I knew what I wanted to be before I got into D/s. In fact, didn't realise people did it for real. So my desires were already well defined... it was just a matter of discovering other people who shared them.
 
Yeah, I knew what I was right off the bat. I enjoy the occasional fling with topping but both my personality and my sexuality are submissive.
 
brownhairedboy2 said:
I would have thought that it would be just the opposite knowing how most men are, that Doms would be the most plentiful of the types represented there. :confused:


If I had to guess from my observations, the BDSM area of Literotica looks something like:

50% female submissives
25% male dominants (doms)
10% female dominants (dommes)
15% other/unknown/male submissives

Those are just primary roles that regular people are most often identified with in their posts. And we really do not have that many dommes, but thankfully the ones we do have are prolific and well-spoken so the domme point of view is not lost.

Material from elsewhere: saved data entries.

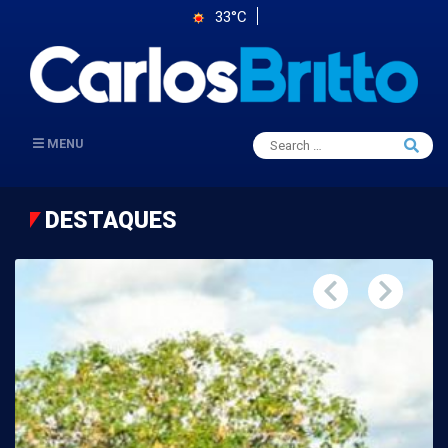
33°C
Search
MENU
Searc
for:
DESTAQUES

As for real life, I have never had problems finding single submissive women when I was looking to date. There is still the challenge of finding someone compatible, but I have never got the sense that the numbers were unbalanced against me.
 
Thank you, brownhairedboy2,

for starting this thread. I think I could learn a lot about the lifestyle & where I 'fit in.' I'm in the same exploration/discovery phase as you are. My Lit. story may suggest Dom-ness, but then again, maybe not. I let the reader decide.

There's also a very-highly-recommended website called Castle Realm www.castlerealm.com, where there's a TON of info. on Dom, sub, and (I believe) switch lifestyles.